Warum haben so viele Deutsche Angst vor Zuwanderern? Warum machen sie sich Sorgen, obwohl es ihnen – nüchtern und vergleichend betrachtet – doch eigentlich ganz gut geht? Stephan Grünewald versucht sich an einer Erklärung. „Wir sind mitten in einer Zeitenwende“, erklärt der Geschäftsführer des Meinungsforschungsinstituts rheingold zum Auftakt der Redaktionskonferenz „Wahl investigativ und innovativ“ der Bundeszentrale für politische Bildung (bpb) in Berlin.
Die Jugend, so der Psychologe Grünewald, vertrete heute sozusagen ein diametral anderes Weltbild als die 68er-Generation.

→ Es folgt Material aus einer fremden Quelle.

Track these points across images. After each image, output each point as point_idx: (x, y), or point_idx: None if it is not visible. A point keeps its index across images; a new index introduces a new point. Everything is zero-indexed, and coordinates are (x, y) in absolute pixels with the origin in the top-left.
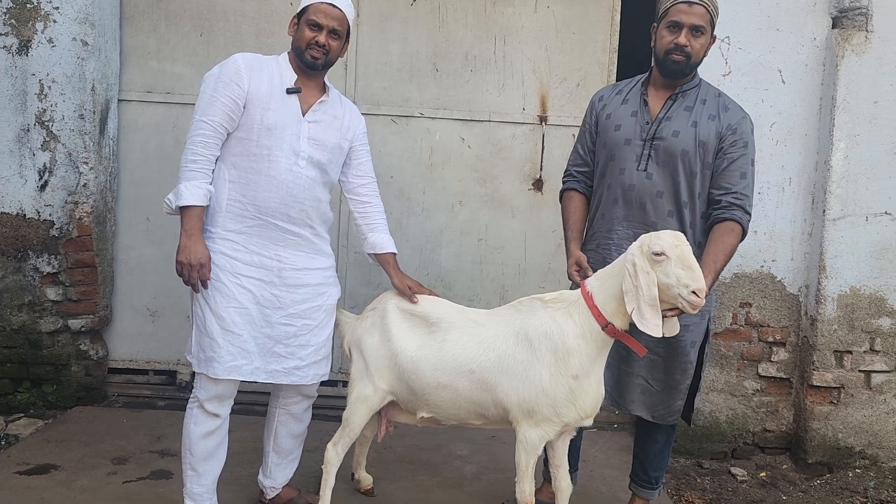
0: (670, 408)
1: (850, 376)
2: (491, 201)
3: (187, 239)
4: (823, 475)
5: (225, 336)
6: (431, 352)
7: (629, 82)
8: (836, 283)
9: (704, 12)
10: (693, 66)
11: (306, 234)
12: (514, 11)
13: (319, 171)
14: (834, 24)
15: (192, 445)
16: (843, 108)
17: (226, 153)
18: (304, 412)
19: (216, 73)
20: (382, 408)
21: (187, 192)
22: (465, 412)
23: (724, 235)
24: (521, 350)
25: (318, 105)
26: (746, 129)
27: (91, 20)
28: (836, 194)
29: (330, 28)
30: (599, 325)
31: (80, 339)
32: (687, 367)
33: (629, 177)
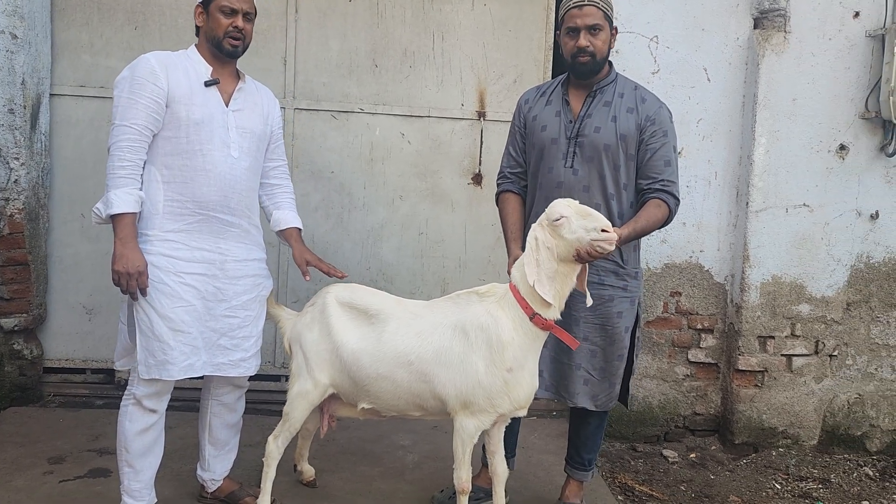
0: (610, 394)
1: (773, 360)
2: (431, 196)
3: (122, 247)
4: (749, 455)
5: (176, 337)
6: (370, 343)
7: (551, 83)
8: (759, 272)
9: (596, 10)
10: (601, 62)
11: (245, 225)
12: (451, 8)
13: (252, 160)
14: (755, 25)
15: (129, 442)
16: (763, 105)
17: (154, 155)
18: (237, 401)
19: (128, 75)
20: (324, 402)
21: (118, 199)
22: (404, 403)
23: (649, 207)
24: (457, 343)
25: (238, 93)
26: (664, 118)
27: (20, 12)
28: (759, 187)
29: (244, 11)
30: (527, 315)
31: (13, 339)
32: (623, 353)
33: (557, 174)
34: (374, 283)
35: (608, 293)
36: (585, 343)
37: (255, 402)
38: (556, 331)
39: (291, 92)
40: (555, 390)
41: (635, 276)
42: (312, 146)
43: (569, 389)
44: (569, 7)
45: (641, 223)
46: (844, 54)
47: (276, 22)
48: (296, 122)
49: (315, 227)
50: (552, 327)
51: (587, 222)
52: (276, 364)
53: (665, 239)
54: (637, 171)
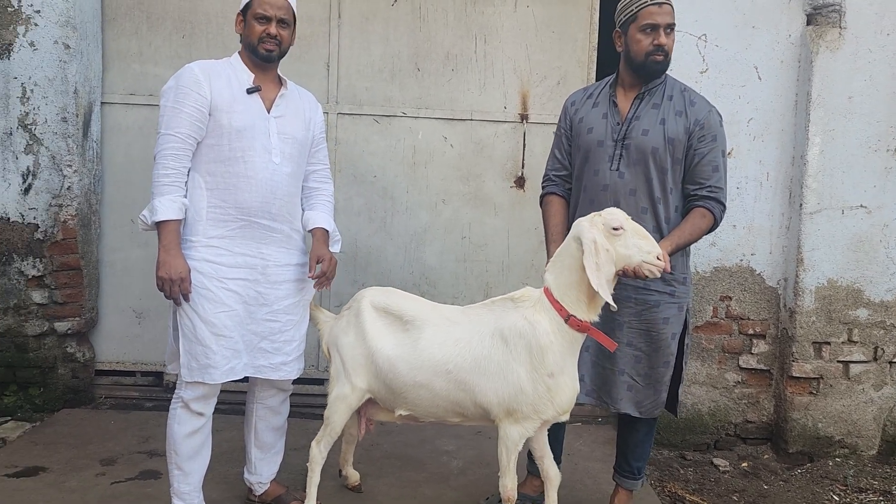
0: (656, 401)
1: (828, 367)
2: (474, 199)
3: (166, 254)
4: (804, 464)
5: (218, 341)
6: (406, 350)
7: (598, 85)
8: (814, 276)
9: (671, 10)
10: (668, 63)
11: (286, 230)
12: (493, 11)
13: (294, 166)
14: (808, 21)
15: (177, 445)
16: (818, 104)
17: (198, 162)
18: (281, 404)
19: (173, 84)
20: (362, 406)
21: (162, 206)
22: (443, 411)
23: (694, 217)
24: (497, 350)
25: (280, 99)
26: (714, 122)
27: (73, 23)
28: (813, 188)
29: (278, 18)
30: (562, 318)
31: (66, 342)
32: (669, 360)
33: (603, 177)
34: (417, 287)
35: (654, 298)
36: (629, 348)
37: (300, 405)
38: (593, 332)
39: (334, 97)
40: (596, 395)
41: (683, 282)
42: (355, 150)
43: (611, 395)
44: (645, 4)
45: (686, 237)
46: None
47: (319, 27)
48: (338, 126)
49: (358, 232)
50: (588, 329)
51: (644, 244)
52: (319, 368)
53: (714, 242)
54: (684, 175)
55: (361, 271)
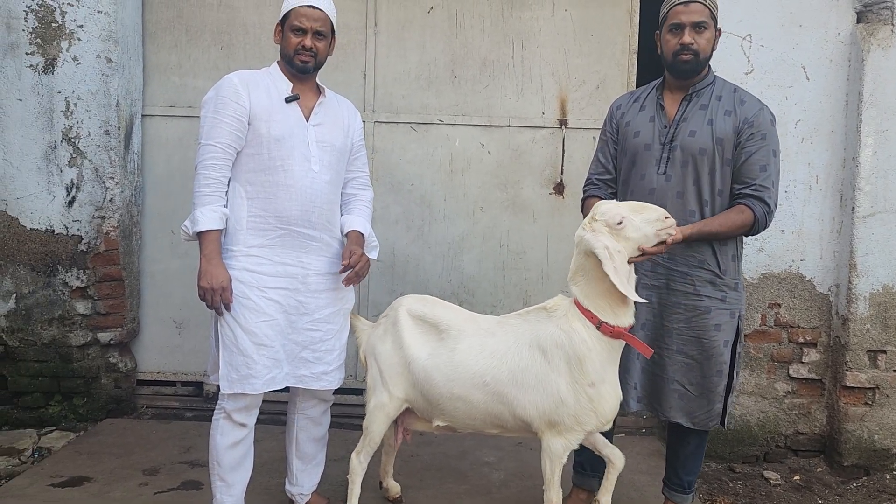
0: (710, 412)
1: (885, 376)
2: (512, 206)
3: (207, 263)
4: (860, 478)
5: (259, 351)
6: (442, 361)
7: (645, 88)
8: (868, 282)
9: (702, 8)
10: (703, 62)
11: (326, 238)
12: (531, 16)
13: (333, 174)
14: (858, 19)
15: (220, 456)
16: (870, 104)
17: (238, 171)
18: (323, 415)
19: (213, 95)
20: (399, 415)
21: (203, 217)
22: (480, 423)
23: (729, 211)
24: (535, 362)
25: (318, 108)
26: (764, 120)
27: (115, 37)
28: (866, 191)
29: (314, 30)
30: (594, 325)
31: (109, 352)
32: (723, 368)
33: (650, 181)
34: (456, 296)
35: (705, 304)
36: (679, 356)
37: (339, 416)
38: (627, 338)
39: (371, 105)
40: (647, 402)
41: (735, 288)
42: (392, 159)
43: (662, 403)
44: (673, 4)
45: (714, 226)
46: None
47: (356, 36)
48: (376, 134)
49: (396, 240)
50: (622, 334)
51: (647, 215)
52: (358, 378)
53: (762, 248)
54: (732, 175)
55: (399, 280)
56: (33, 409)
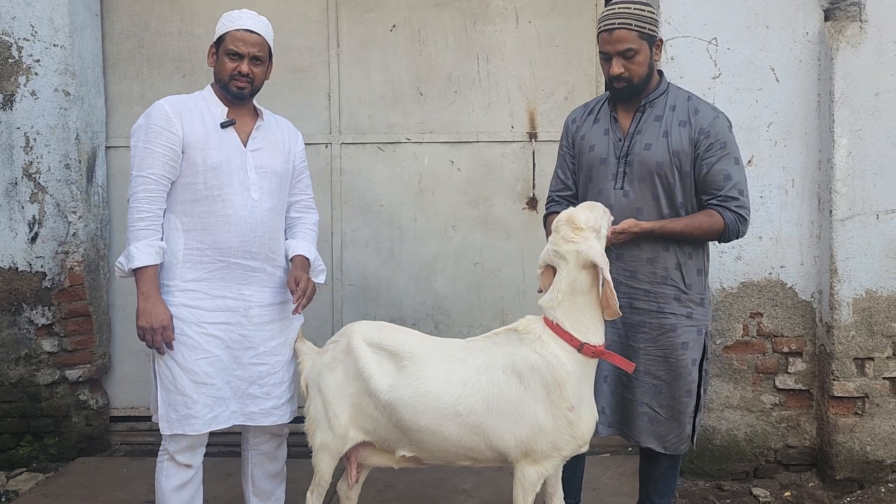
0: (680, 435)
1: (873, 384)
2: (484, 223)
3: (146, 302)
4: (853, 492)
5: (199, 389)
6: (407, 392)
7: (598, 100)
8: (851, 287)
9: (627, 33)
10: (640, 84)
11: (268, 269)
12: (494, 29)
13: (275, 200)
14: (826, 17)
15: (166, 499)
16: (842, 103)
17: (173, 202)
18: (277, 449)
19: (143, 123)
20: (352, 450)
21: (138, 252)
22: (452, 455)
23: (697, 214)
24: (511, 388)
25: (256, 132)
26: (721, 128)
27: (72, 70)
28: (843, 193)
29: (251, 55)
30: (575, 348)
31: (78, 390)
32: (691, 388)
33: (607, 197)
34: (431, 318)
35: (670, 322)
36: (648, 377)
37: None
38: (608, 356)
39: (337, 126)
40: (618, 427)
41: (701, 303)
42: (360, 180)
43: (632, 427)
44: (600, 30)
45: (679, 225)
46: None
47: (319, 58)
48: (342, 156)
49: (367, 263)
50: (603, 353)
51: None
52: None
53: (740, 256)
54: (696, 188)
55: (372, 303)
56: (2, 451)
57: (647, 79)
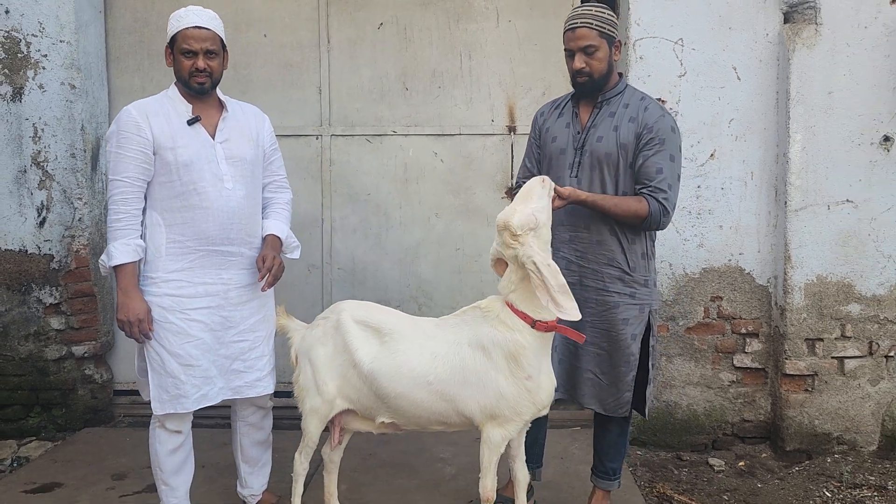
0: (619, 400)
1: (823, 363)
2: (466, 212)
3: (124, 296)
4: (802, 462)
5: (187, 371)
6: (386, 363)
7: (565, 97)
8: (803, 273)
9: (589, 31)
10: (600, 80)
11: (245, 252)
12: (477, 27)
13: (249, 187)
14: (786, 19)
15: (161, 462)
16: (797, 101)
17: (153, 200)
18: (263, 420)
19: (115, 129)
20: (336, 416)
21: (117, 251)
22: (425, 420)
23: (627, 197)
24: (476, 360)
25: (222, 123)
26: (664, 126)
27: (77, 65)
28: (797, 185)
29: (205, 50)
30: (529, 324)
31: (84, 365)
32: (630, 360)
33: (563, 183)
34: (415, 300)
35: (614, 300)
36: (592, 347)
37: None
38: (561, 329)
39: (327, 119)
40: (564, 391)
41: (645, 284)
42: (349, 170)
43: (577, 390)
44: (565, 30)
45: (609, 202)
46: (883, 42)
47: (310, 54)
48: (332, 148)
49: (355, 248)
50: (556, 327)
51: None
52: None
53: (702, 243)
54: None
55: (360, 286)
56: (14, 421)
57: (607, 76)
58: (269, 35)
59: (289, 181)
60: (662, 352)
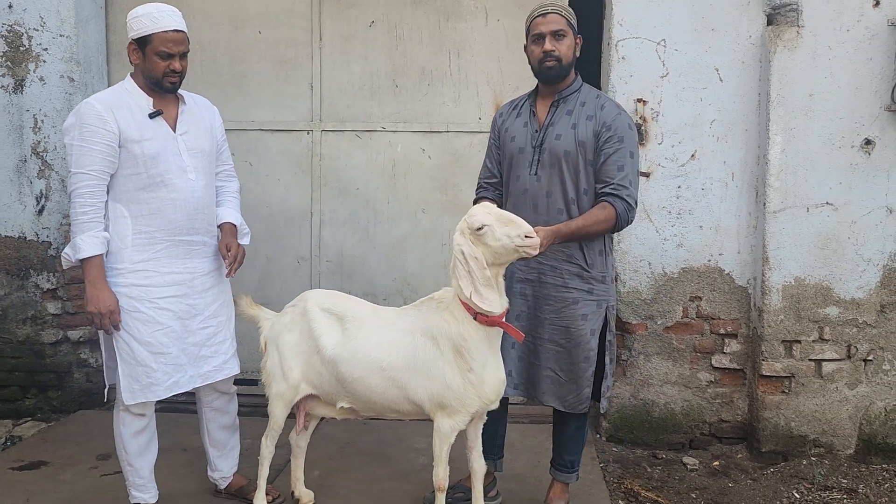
0: (579, 396)
1: (800, 365)
2: (452, 207)
3: (93, 288)
4: (777, 463)
5: (157, 359)
6: (346, 349)
7: (523, 97)
8: (781, 274)
9: (559, 18)
10: (566, 67)
11: (206, 240)
12: (466, 26)
13: (207, 177)
14: (769, 22)
15: (126, 444)
16: (777, 103)
17: (117, 192)
18: (228, 404)
19: (75, 122)
20: (301, 401)
21: (84, 244)
22: (380, 406)
23: (593, 209)
24: (426, 350)
25: (182, 116)
26: (622, 124)
27: (76, 58)
28: (776, 187)
29: (180, 53)
30: (471, 315)
31: (79, 349)
32: (589, 355)
33: (523, 182)
34: (400, 293)
35: (572, 296)
36: (551, 344)
37: None
38: (501, 325)
39: (318, 115)
40: (524, 388)
41: (602, 280)
42: (338, 165)
43: (536, 388)
44: (533, 16)
45: (578, 222)
46: (865, 45)
47: (302, 50)
48: (323, 143)
49: (343, 241)
50: (496, 322)
51: (510, 229)
52: None
53: (681, 243)
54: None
55: (347, 279)
56: (11, 402)
57: (570, 66)
58: (264, 32)
59: (280, 175)
60: (640, 350)
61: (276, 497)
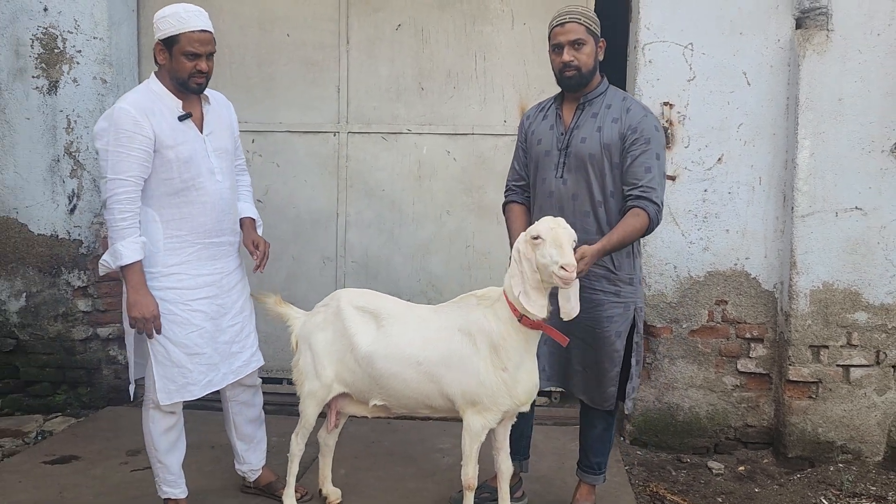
0: (603, 394)
1: (827, 371)
2: (477, 209)
3: (136, 294)
4: (804, 469)
5: (193, 359)
6: (382, 345)
7: (550, 100)
8: (808, 279)
9: (577, 26)
10: (587, 75)
11: (232, 240)
12: (492, 29)
13: (231, 178)
14: (797, 25)
15: (156, 442)
16: (806, 107)
17: (150, 197)
18: (253, 397)
19: (109, 127)
20: (332, 400)
21: (125, 250)
22: (414, 401)
23: (626, 217)
24: (462, 345)
25: (207, 116)
26: (648, 126)
27: (109, 60)
28: (804, 191)
29: (207, 52)
30: (516, 317)
31: (108, 346)
32: (613, 356)
33: (549, 184)
34: (424, 295)
35: (599, 298)
36: (580, 342)
37: None
38: (545, 329)
39: (345, 117)
40: (558, 380)
41: (630, 283)
42: (365, 167)
43: (567, 381)
44: (553, 26)
45: (617, 236)
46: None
47: (330, 53)
48: (350, 144)
49: (369, 243)
50: (541, 326)
51: (554, 253)
52: None
53: (707, 247)
54: (621, 177)
55: (372, 279)
56: (42, 397)
57: (592, 72)
58: (292, 34)
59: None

Sie sei teilweise visionslos, sei saturiert und durchdrungen von einer „Sehnsucht nach einer permanenten Gegenwart“. So wie jetzt solle es also bitteschön bleiben. Keine Experimente. Sicherheit. Und bitte genug Zeit auf der Couch. Angela Merkel, so Grünewald, galt diesen Menschen lange Zeit als eine Art „Schutzhelige“, die auf Sicht segelte und den Menschen weiterhin ein ruhiges Leben garantierte.
„Die Flüchtlinge sind auch ein willkommener Fluchtpunkt für diffuse Ängste“ (S. Grünewald)
Die vielen Menschen, die sich von Syrien, Afghanistan oder dem Irak bis nach Deutschland durchgeschlagen haben und dies immer noch tun, brächten dieses Bild der Absicherung und Gemütlichkeit nun augenscheinlich zum Wackeln. „Da kommt eine Power ins Land, der wir zum Teil nicht gewachsen sind“, beschreibt Grünewald das Gefühl einiger Menschen. Und manche seien nun insgeheim sogar froh, dass man das Unfassbare in der globalisierten Welt jetzt endlich dingfest machen könne. Die Globalisierung ist gewissermaßen unfassbar. Ein Bus voller Flüchtlinge ist es nicht.
In diesem Licht werde das politische Engagement gegen diese Entwicklungen für viele reizvoll. Die Wahlbeteiligung steigt wieder, die AfD zieht in einen Landtag nach dem anderen ein – und im Herst wohl in den Bundestag.